La zone industrielle et portuaire de Bécancour sur le fleuve
St-Laurent, dans le centre du Québec, offre une infrastructure
industrielle et portuaire de classe mondiale pour soutenir
l'établissement d'industries lourdes. Elle est ciblée par le
gouvernement Legault comme une infrastructure essentielle à la
poursuite de l'intégration du Québec à l'économie et à la
machine de guerre des États-Unis.
Le gouvernement des
États-Unis ne cache pas qu'il s'efforce de sécuriser les chaînes
d'approvisionnement « Made in America » pour les minéraux
critiques, y compris les éléments des terres rares, le lithium et
le cobalt, dont les États-Unis ont besoin, entre autres choses, pour
leur capacité de combat. Les déclarations selon lesquelles ce
développement sera bénéfique aux Québécois et aux Canadiens en
assurant la transition vers une énergie verte et le développement
de véhicules électriques civils comme exemple clé de cette
transition ne peuvent cacher le fait que l'infrastructure en cours de
construction sert la machine de guerre et les efforts des États-Unis
pour dominer le monde. Cela va à l'encontre de la volonté des
Québécois et des Canadiens de construire une économie qui veille
au bien-être de la population et qui favorise les échanges sur la
base de l'avantage réciproque.

- CONSIGNE: Recopiez intégralement le texte sur la zone industrielle et portuaire de Bécancour. Les entrées ci-après proviennent d'une source différente.

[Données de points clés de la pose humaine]
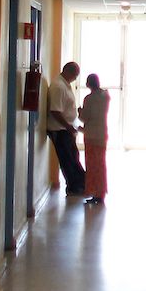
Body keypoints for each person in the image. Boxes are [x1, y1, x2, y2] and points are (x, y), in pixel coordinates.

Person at [45, 61, 87, 196]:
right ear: (67, 71)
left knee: (73, 156)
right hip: (60, 130)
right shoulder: (58, 86)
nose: (76, 78)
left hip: (65, 129)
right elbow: (55, 111)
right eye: (75, 75)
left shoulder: (65, 85)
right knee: (68, 159)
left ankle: (81, 184)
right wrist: (68, 127)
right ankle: (75, 186)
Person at [79, 73, 110, 205]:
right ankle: (101, 192)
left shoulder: (89, 99)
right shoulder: (105, 96)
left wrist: (79, 111)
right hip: (102, 134)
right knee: (101, 164)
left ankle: (96, 192)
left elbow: (85, 118)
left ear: (88, 84)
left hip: (91, 136)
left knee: (92, 165)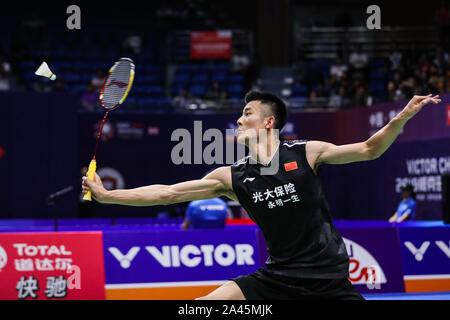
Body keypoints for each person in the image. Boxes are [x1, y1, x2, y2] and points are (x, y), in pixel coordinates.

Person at [82, 90, 440, 300]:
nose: (239, 120)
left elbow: (367, 150)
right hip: (276, 281)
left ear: (269, 122)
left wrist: (402, 118)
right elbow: (167, 193)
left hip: (327, 281)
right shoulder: (232, 176)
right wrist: (109, 196)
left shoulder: (307, 153)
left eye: (247, 114)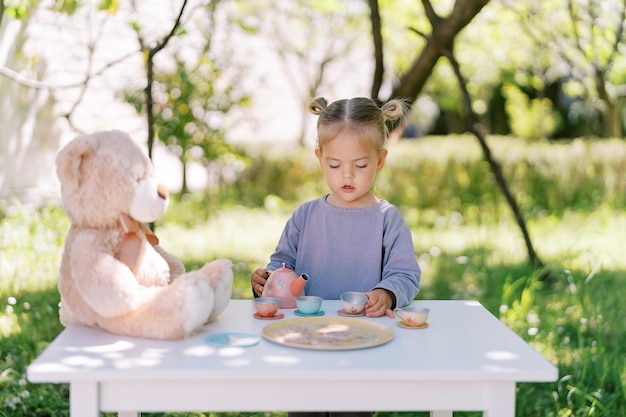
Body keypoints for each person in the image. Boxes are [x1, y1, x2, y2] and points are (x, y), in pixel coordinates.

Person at [251, 97, 421, 417]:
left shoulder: (387, 219)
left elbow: (405, 273)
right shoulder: (305, 216)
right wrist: (267, 280)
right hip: (304, 339)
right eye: (334, 165)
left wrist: (386, 293)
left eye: (360, 165)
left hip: (363, 343)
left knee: (352, 412)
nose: (347, 175)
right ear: (320, 158)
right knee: (305, 410)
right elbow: (282, 264)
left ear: (379, 160)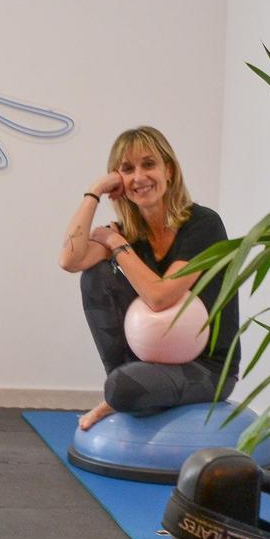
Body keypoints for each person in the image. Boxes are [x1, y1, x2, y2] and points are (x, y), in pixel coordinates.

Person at [58, 126, 241, 430]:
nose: (139, 177)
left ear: (168, 170)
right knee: (95, 275)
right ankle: (123, 385)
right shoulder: (129, 233)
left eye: (148, 164)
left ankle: (119, 394)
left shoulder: (204, 225)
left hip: (208, 369)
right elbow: (70, 259)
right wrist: (96, 191)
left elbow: (160, 297)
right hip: (145, 365)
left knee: (122, 388)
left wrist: (116, 245)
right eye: (127, 169)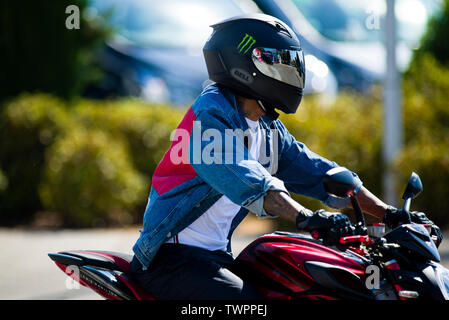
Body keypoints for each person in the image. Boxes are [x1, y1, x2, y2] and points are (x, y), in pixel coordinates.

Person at [129, 13, 442, 300]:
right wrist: (307, 217)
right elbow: (247, 180)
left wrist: (390, 214)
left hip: (215, 257)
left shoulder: (266, 126)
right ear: (245, 64)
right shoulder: (210, 116)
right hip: (169, 261)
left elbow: (319, 173)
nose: (290, 73)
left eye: (291, 64)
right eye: (279, 63)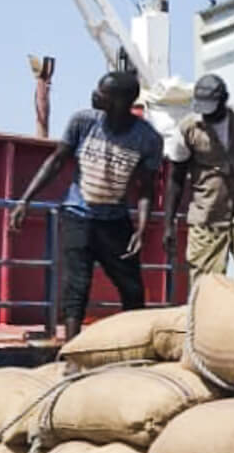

- PROBLÈME RÉSOLU:
La zone industrielle et portuaire de Bécancour sur le fleuve
St-Laurent, dans le centre du Québec, offre une infrastructure
industrielle et portuaire de classe mondiale pour soutenir
l'établissement d'industries lourdes. Elle est ciblée par le
gouvernement Legault comme une infrastructure essentielle à la
poursuite de l'intégration du Québec à l'économie et à la
machine de guerre des États-Unis.
Le gouvernement des
États-Unis ne cache pas qu'il s'efforce de sécuriser les chaînes
d'approvisionnement « Made in America » pour les minéraux
critiques, y compris les éléments des terres rares, le lithium et
le cobalt, dont les États-Unis ont besoin, entre autres choses, pour
leur capacité de combat. Les déclarations selon lesquelles ce
développement sera bénéfique aux Québécois et aux Canadiens en
assurant la transition vers une énergie verte et le développement
de véhicules électriques civils comme exemple clé de cette
transition ne peuvent cacher le fait que l'infrastructure en cours de
construction sert la machine de guerre et les efforts des États-Unis
pour dominer le monde. Cela va à l'encontre de la volonté des
Québécois et des Canadiens de construire une économie qui veille
au bien-être de la population et qui favorise les échanges sur la
base de l'avantage réciproque.